In 1832, when Paccard was dead and Balmat in his 70s, Alexandre Dumas Sr., the author of “The Three Musketeers” and other extraordinarily popular French novels, appeared to destroy the reputation of Paccard forever by publishing an account of a meeting with Balmat in Chamonix. In those days, Chamonix, which is now on the Italian border, was a part of the Italian state of Piedmont, and the King of Piedmont had granted Balmat the right to carry the name “Balmat-Mont Blanc.”

After numerous glasses of wine at a dinner with Dumas, a talkative Balmat-Mont Blanc confided the “truth” about the first climb.

Balmat, whom Dumas called “the Christopher Columbus of the Alps,” said that Paccard had weakened so much during their assault on the mountain that Balmat had left him behind while climbing to the summit alone. After reaching the top, Balmat went on, he climbed down again to a listless Paccard on the slopes and dragged him up to the top.

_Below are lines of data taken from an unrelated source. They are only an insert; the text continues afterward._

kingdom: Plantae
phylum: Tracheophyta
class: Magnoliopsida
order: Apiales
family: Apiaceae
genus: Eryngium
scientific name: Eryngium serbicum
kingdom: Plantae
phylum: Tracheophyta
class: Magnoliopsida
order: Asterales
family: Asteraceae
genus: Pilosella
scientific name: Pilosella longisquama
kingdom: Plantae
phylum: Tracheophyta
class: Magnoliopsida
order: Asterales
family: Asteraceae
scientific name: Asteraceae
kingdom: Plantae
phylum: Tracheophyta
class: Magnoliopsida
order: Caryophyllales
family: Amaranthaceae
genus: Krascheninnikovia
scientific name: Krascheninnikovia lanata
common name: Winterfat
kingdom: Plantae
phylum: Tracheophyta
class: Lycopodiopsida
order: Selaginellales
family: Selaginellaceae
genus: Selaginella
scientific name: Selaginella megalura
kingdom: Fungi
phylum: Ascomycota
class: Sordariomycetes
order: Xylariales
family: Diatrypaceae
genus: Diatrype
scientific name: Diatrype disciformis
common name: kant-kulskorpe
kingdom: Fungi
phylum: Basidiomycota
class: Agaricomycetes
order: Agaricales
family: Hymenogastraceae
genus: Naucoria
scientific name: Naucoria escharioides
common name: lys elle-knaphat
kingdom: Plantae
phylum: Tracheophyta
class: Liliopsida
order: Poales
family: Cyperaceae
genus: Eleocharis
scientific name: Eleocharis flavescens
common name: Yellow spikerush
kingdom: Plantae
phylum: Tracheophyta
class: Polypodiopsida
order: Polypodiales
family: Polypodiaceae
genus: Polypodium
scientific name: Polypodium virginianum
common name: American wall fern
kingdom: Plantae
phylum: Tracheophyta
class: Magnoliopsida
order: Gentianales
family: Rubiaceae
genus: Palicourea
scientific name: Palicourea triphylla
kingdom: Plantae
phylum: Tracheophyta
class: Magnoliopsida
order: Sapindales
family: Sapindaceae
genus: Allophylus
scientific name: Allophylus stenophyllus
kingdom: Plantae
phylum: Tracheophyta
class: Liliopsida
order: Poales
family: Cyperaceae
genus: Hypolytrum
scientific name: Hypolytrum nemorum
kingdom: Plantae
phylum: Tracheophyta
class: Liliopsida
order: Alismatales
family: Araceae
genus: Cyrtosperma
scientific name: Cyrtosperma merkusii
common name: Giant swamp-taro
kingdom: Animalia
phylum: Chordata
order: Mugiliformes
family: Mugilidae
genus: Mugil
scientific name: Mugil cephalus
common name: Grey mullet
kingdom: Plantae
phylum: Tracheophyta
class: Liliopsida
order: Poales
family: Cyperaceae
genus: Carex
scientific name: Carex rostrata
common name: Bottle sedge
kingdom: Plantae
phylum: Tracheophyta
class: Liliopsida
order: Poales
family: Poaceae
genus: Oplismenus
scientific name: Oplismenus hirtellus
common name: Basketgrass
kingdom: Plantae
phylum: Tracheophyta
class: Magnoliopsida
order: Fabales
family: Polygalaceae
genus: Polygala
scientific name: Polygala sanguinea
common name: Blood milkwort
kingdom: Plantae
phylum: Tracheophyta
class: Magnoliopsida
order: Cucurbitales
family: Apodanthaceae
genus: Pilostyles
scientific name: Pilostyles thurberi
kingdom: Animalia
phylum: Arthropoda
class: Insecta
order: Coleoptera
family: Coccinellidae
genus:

That account was so devastating that Paccard’s reputation remained without much honor until now. Chamonix had monuments to both Saussure and Balmat but not to the courageous doctor. In the 20th Century, however, historians, sifting through a good deal of evidence, including signed documents left behind by Balmat, concluded that Paccard did reach the top of the summit on his own strength that day 200 years ago, probably a step ahead of Balmat.